Israel's preparations have included rebuilding the border fence (more than 60 of the 84 kilometers have already been completed), the addition of observation posts other and intelligence-gathering means, and upgrading the quality of the forces deployed along the border. One may also assume that Israel has increased its intelligence activities in the region. Every few weeks or so, there is a "trickle of fire," with the Syrian army shooting at rebel positions and hitting Israel instead, usually by accident. "When the intensity becomes questionable, we shoot back proportionately," says the outgoing division commander. This happened both in May and in June this year, after Assad threatened to open "an opposition front" in the Golan in response to Israeli air force attacks. Currently, the border is calm. "I very much hope that President Assad understands the potential harm that could come to him should he decide to attack us here," says Haiman.

Last summer, when most of Israel's intelligence community still shared former Defense Minister Ehud Barak's view forecasting the rapid demise of the Syrian regime, the Northern Command maintained a healthy dose of skepticism. In the north, the impression was of a brutal, resolute Syrian dictator who is managing to maintain control of most of his forces despite having lost his grip on more than half of Syria's territory. Haiman is cautious, but he doesn't foresee the collapse of the regime anytime soon. The map of control is still spotty, with each side entrenching itself in the areas it controls.

"A forecast of this kind is a little bit above the pay grade of this division," says Haiman. "I'm speaking on the basis of what I can actually see." There has been a clear increase in the number of deserters from the Syrian military, and the mandatory draft is taking in only 15 percent of eligible youngsters.
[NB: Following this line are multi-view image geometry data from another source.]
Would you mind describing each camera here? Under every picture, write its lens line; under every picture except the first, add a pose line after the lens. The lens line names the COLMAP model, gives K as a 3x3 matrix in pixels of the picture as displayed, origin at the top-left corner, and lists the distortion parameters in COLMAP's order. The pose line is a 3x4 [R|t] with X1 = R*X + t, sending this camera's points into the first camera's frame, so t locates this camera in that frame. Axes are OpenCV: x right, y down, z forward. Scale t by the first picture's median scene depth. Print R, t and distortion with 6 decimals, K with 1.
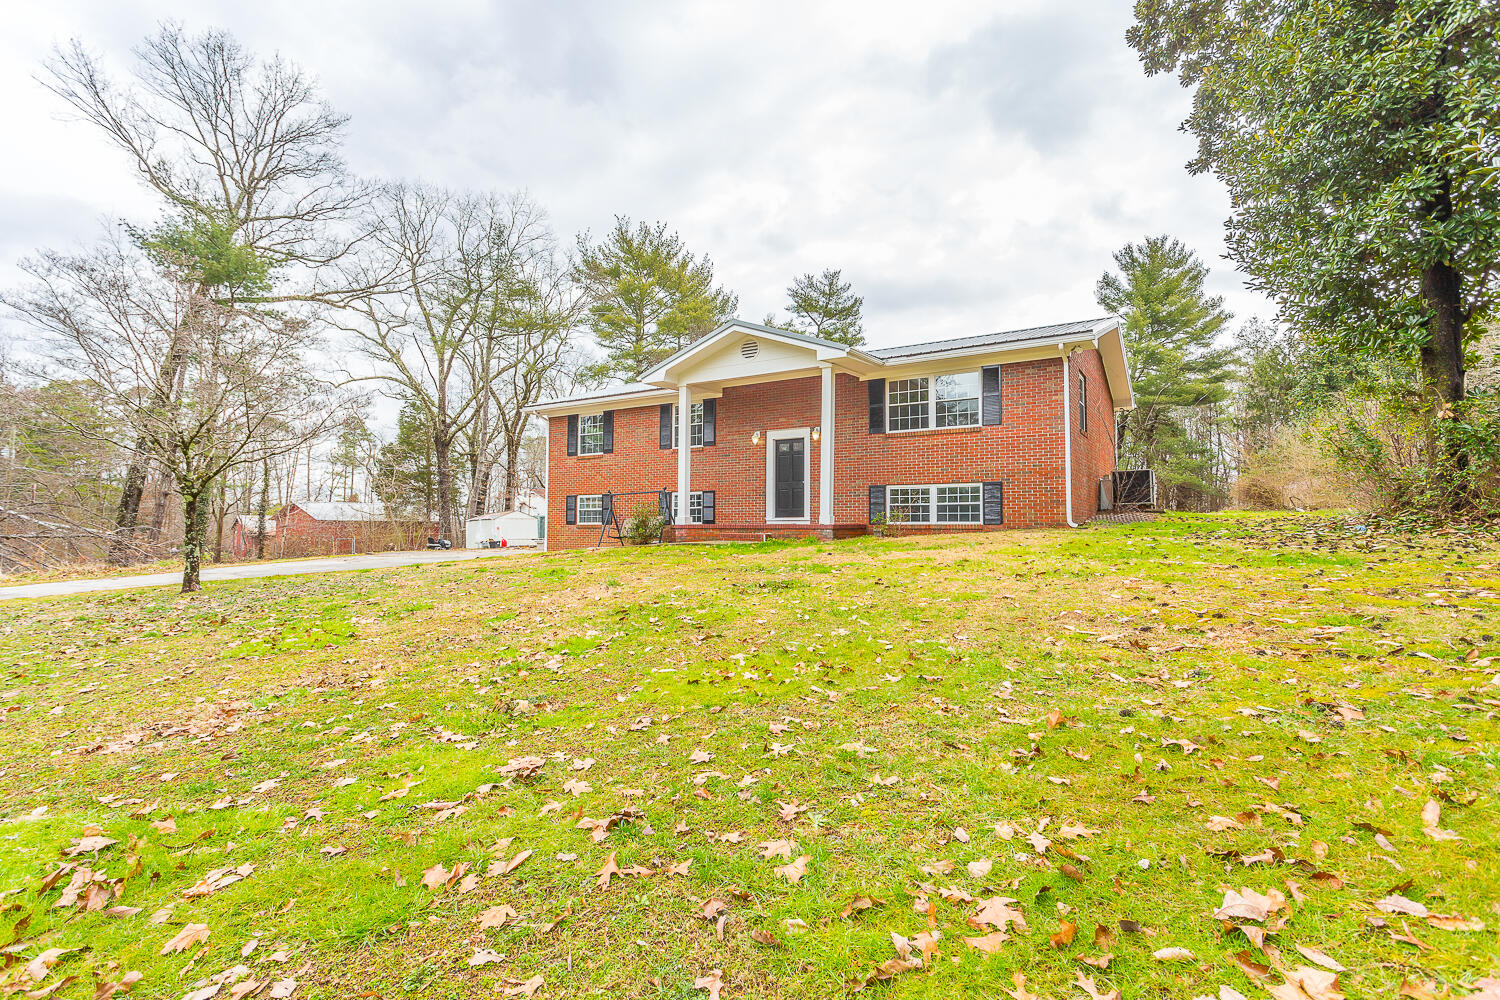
lens RADIAL K [[723.7, 0, 741.7], [0, 723.7, 505.3], [0, 0, 1]] dist [0.001883, 0.000823]
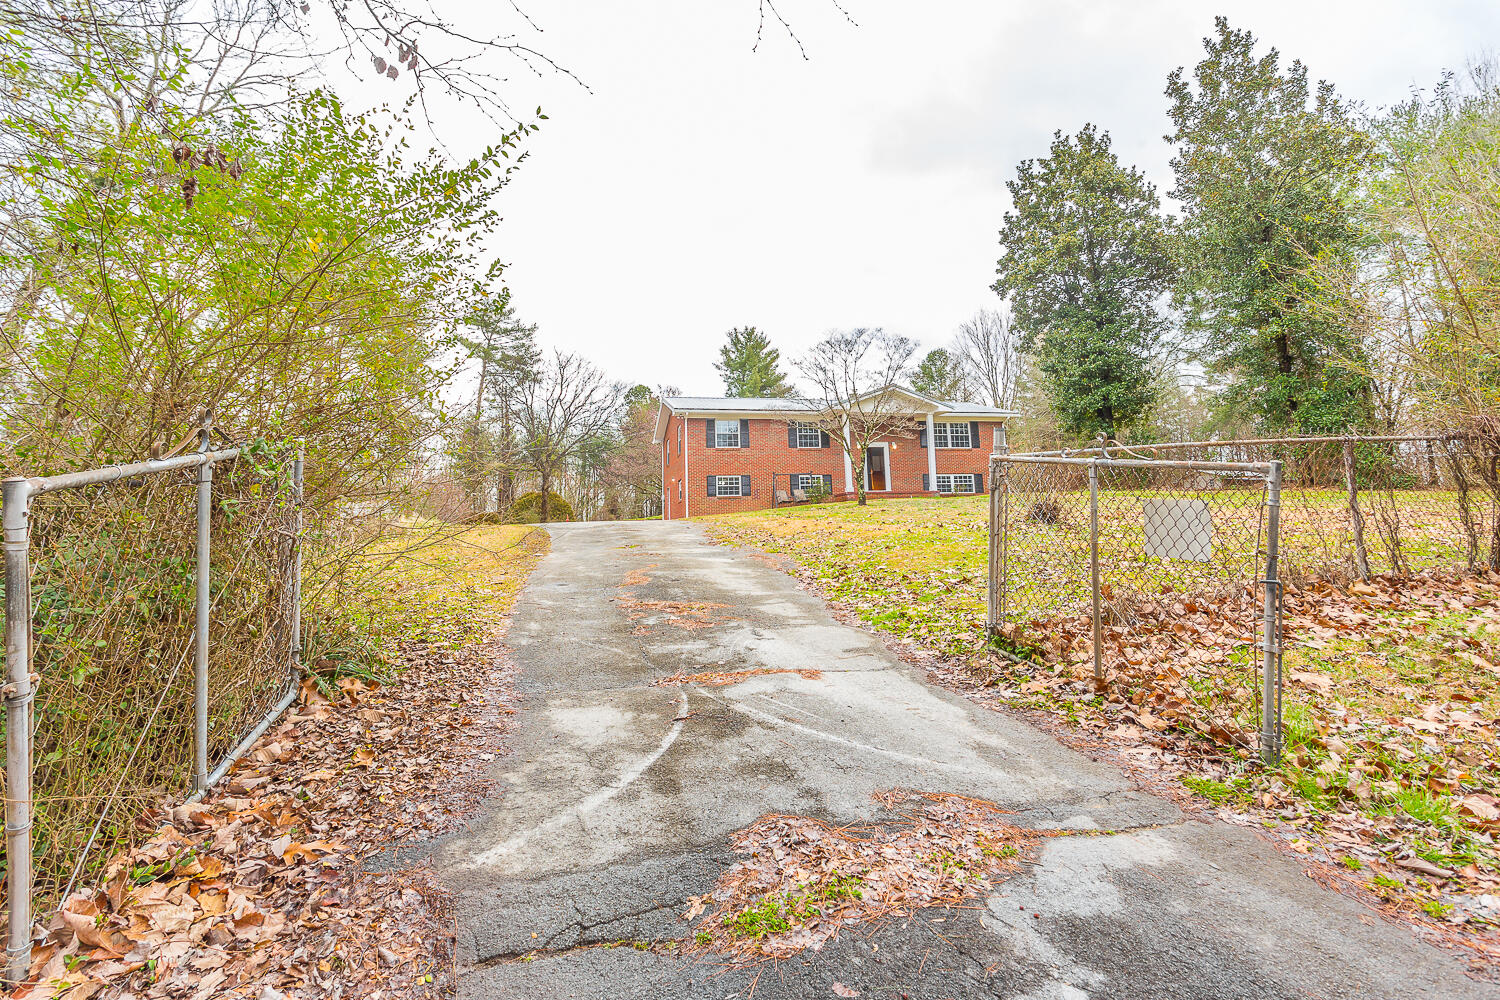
lens RADIAL K [[771.8, 0, 748.1], [0, 771.8, 418.3], [0, 0, 1]] dist [0.000218, 0.000078]
pose [[0.691939, 0.102020, 0.714711, -1.584821], [0.007068, 0.988961, -0.148009, 0.124148], [-0.721921, 0.107465, 0.683580, -0.103108]]
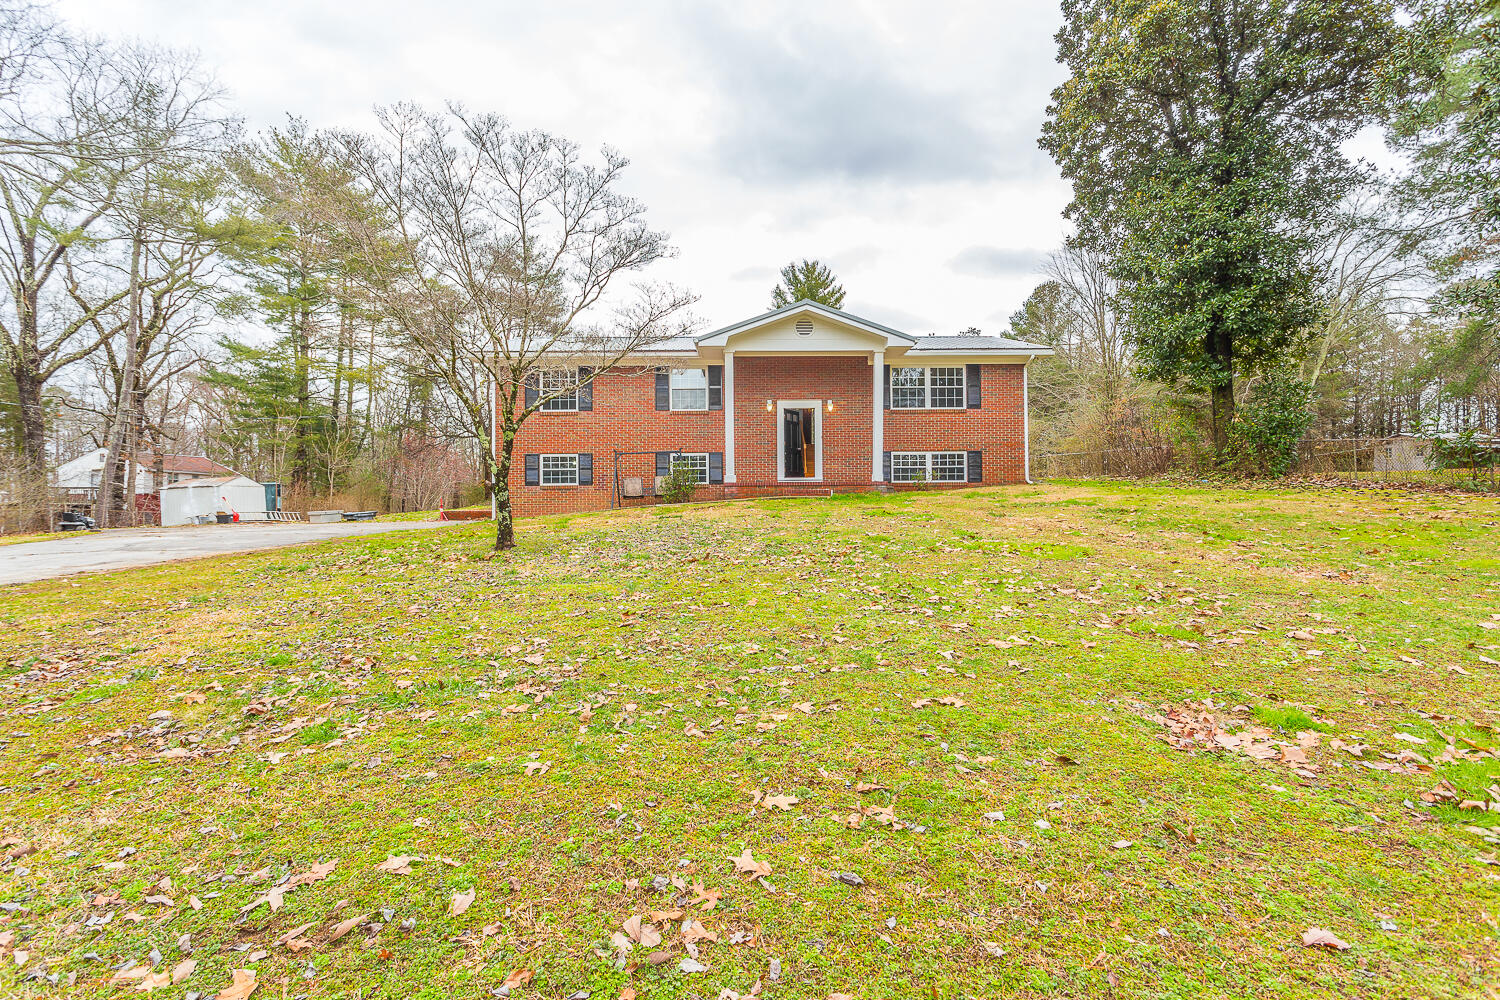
lens RADIAL K [[723.5, 0, 750.0], [0, 723.5, 500.0], [0, 0, 1]] dist [0.001679, 0.000869]
pose [[0.823876, -0.006201, 0.566737, -0.661031], [-0.006795, 0.999760, 0.020817, 0.029766], [-0.566730, -0.021001, 0.823636, 0.106310]]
But the regime conducts itself with horrific yet fairly effective force, making use of Hezbollah forces and armed civilian militias, mostly Alawi, serving as a cruel expeditionary force in areas where the regime has retaken control.

"The Syrian army is alive and well. It is not breaking up, and it is still too early to write its obituary. We love American stories: Stuff starts and then it's over in an hour and a half or two, a done deal. But the predictions about Assad's imminent collapse were all based on a Western interpretation of a Middle Eastern economy. It's still an agrarian society dependent mostly on water supplies and the preservation of tradition. The devaluation of the currency doesn't concern most Syrians very much and wouldn't necessarily lead to the collapse of the regime. There is a much deeper narrative at work, one that provides the foundation for mutual blood vengeance that can last for decades. Tens of thousands of people have died in these battles. There isn't going to be peace and quiet there anytime soon."
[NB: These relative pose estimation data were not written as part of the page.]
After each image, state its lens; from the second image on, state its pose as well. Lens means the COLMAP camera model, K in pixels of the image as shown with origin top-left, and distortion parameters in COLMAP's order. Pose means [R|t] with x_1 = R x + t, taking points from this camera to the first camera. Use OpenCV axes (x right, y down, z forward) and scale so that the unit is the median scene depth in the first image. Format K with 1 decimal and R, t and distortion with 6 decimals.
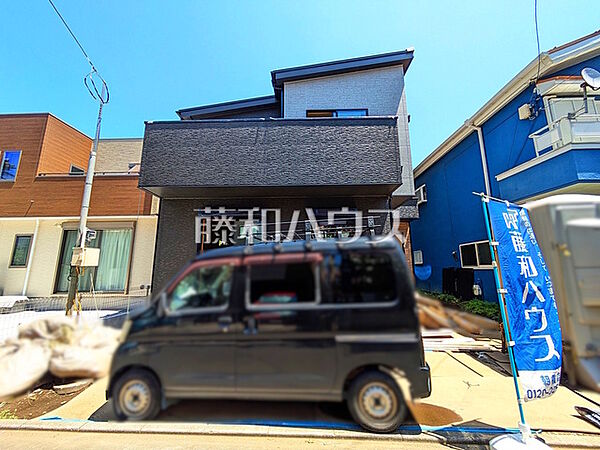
lens RADIAL K [[237.8, 0, 300.0], [0, 237.8, 225.0], [0, 0, 1]] dist [0.001746, 0.000520]
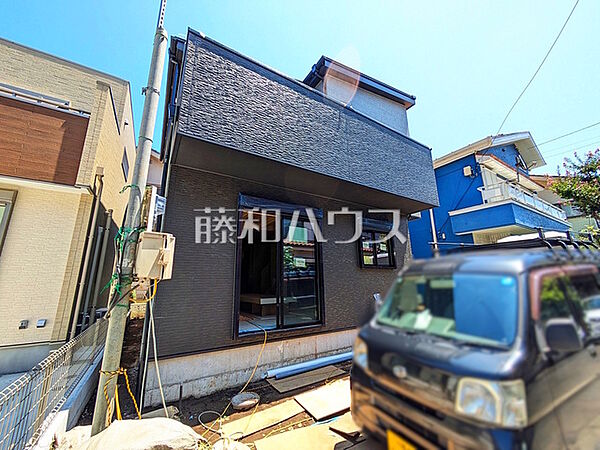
lens RADIAL K [[242.4, 0, 300.0], [0, 242.4, 225.0], [0, 0, 1]] dist [-0.019186, 0.000061]
pose [[0.834855, 0.122623, 0.536639, -0.733740], [-0.092318, 0.992255, -0.083113, 0.071360], [-0.542674, 0.019846, 0.839709, 0.390736]]
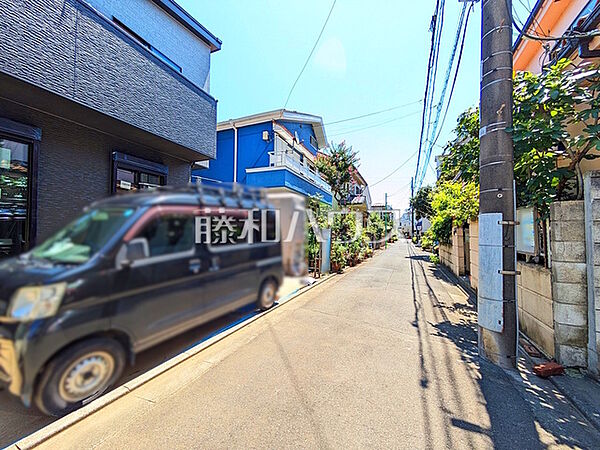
lens RADIAL K [[239.9, 0, 306.3], [0, 239.9, 224.4], [0, 0, 1]] dist [0.000046, 0.000111]
pose [[0.337533, 0.042070, 0.940373, -0.564360], [-0.177126, 0.983994, 0.019555, 0.052751], [-0.924499, -0.173165, 0.339582, 0.083652]]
Haiman is 46; in the last two years, his hair has grayed a lot, not surprising for someone in charge of the sector that rapidly went from including the calmest border to being the place with the most worrisome potential for a crisis. He is an armored corps commander who found himself having to deal primarily with infantry fighting. It's not the first time it hs happened to him. He served as a territorial brigade commander in the West Bank during the Second Intifada. In another three weeks, he will start his new job as head of the doctrine and training brigade at the General Staff. If all goes well, he is expected to be promoted to the rank of major general at some point in the future. As for the last two years, Haiman says his feelings are mixed: "The challenge keeps you up at night, but there are tremendous professional rewards. Events develop in surprising directions and do so very quickly, and you have to be skilled enough to respond rapidly and correctly."